На первую зарплату Деметрио купил старенький телевизор неизвестной марки, с двумя бельевыми прищепками на антеннах и еще одной, прижимавшей переключатель каналов, аппарат имел вполне сносный вид. К тому времени его мать начала приходить в себя, немного спала по ночам, проявляла какой-то интерес к телевизионным программам, ходила за покупками, в одиночестве бродила по кварталу. Когда Деметрио приходил домой, они обедали, смотрели новости, а потом говорили о часах или о Мартине (об отце — никогда) до тех пор, пока толстяк не открывал мастерскую после перерыва. Несколько месяцев назад медицинская комиссия признала Деметрио негодным к воинской службе из-за плоскостопия, но все равно он стал единственным кормильцем в семье и не был обязан, как Мартин, служить в армии — брат изредка писал, что планы продолжить военную карьеру и проблемы в гарнизоне Неукена пока не позволяют ему их навестить. Деметрио курил много, как никогда, а по выходным продолжал складывать пазлы. Над своей кроватью он повесил портрет Мерилин Монро, с обольстительной улыбкой наблюдавшей за его одинокой половой жизнью. Вот уже несколько месяцев он не писал писем, все равно она ни разу ему не ответила.
В учениках у толстяка он проработал около полугода.

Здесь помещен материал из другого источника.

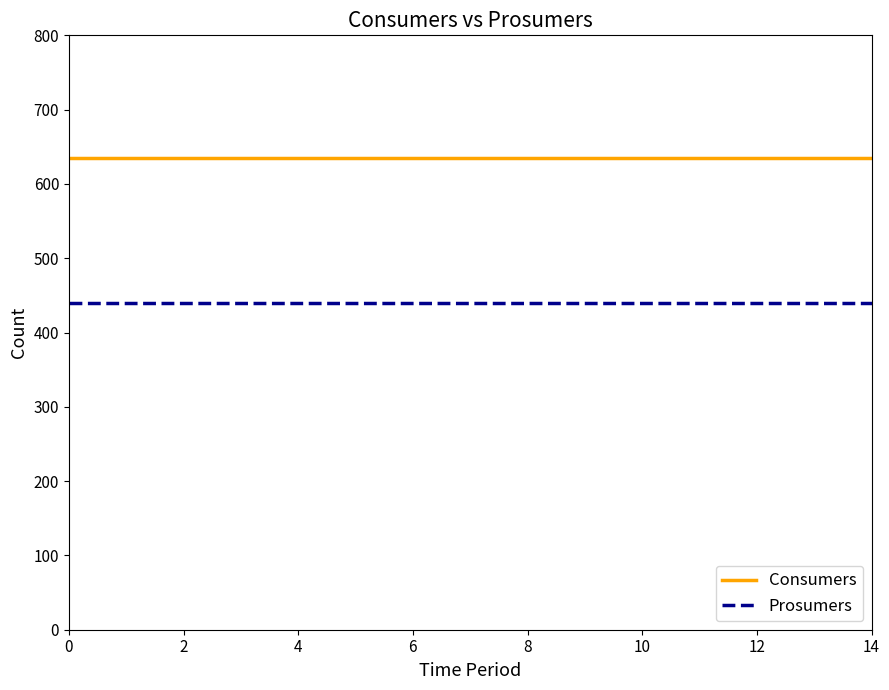

Is this an area chart (filled region under the line)?

No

А потом, поскольку родительские сбережения закончились, а зарплата в часовой мастерской Лануса не росла, Деметрио несколько раз съездил в столицу, и в один прекрасный день вернулся, получив место помощника часовщика на улице Эсмеральда. Путь был неблизкий (поездом до вокзала Конститусьон, потом — на тихоходном, переполненном автобусе, и, наконец, несколько улиц пешком до Эсмеральды), зато платили почти в два раза больше, чем в Ланусе. Деметрио не забывал толстяка Маскарди и иногда его навещал. Мастер выходил к нему в синем фартуке, с карманом, набитым пинцетами и миниатюрными отвертками, и приглашал выпить с ним матэ. Со временем время меняется, парень! Но уже тогда Деметрио начал подозревать, что в жизни некоторых людей время не меняется никогда.
Лично мне свобода всегда казалось такой штукой, которую лучше не искать, если она все равно не про тебя, но Деметрио постоянно об этом говорил, о том, что хочет быть свободным, не знаю, как будто можно — раз! и послать все к черту. Я, дорогой мой, предпочитаю думать о том, как прокормить своих сыновей, говорил я ему, но он с каждым разом все меньше меня слушал, общаться с ним стало невозможно, что делать. Так сложилось.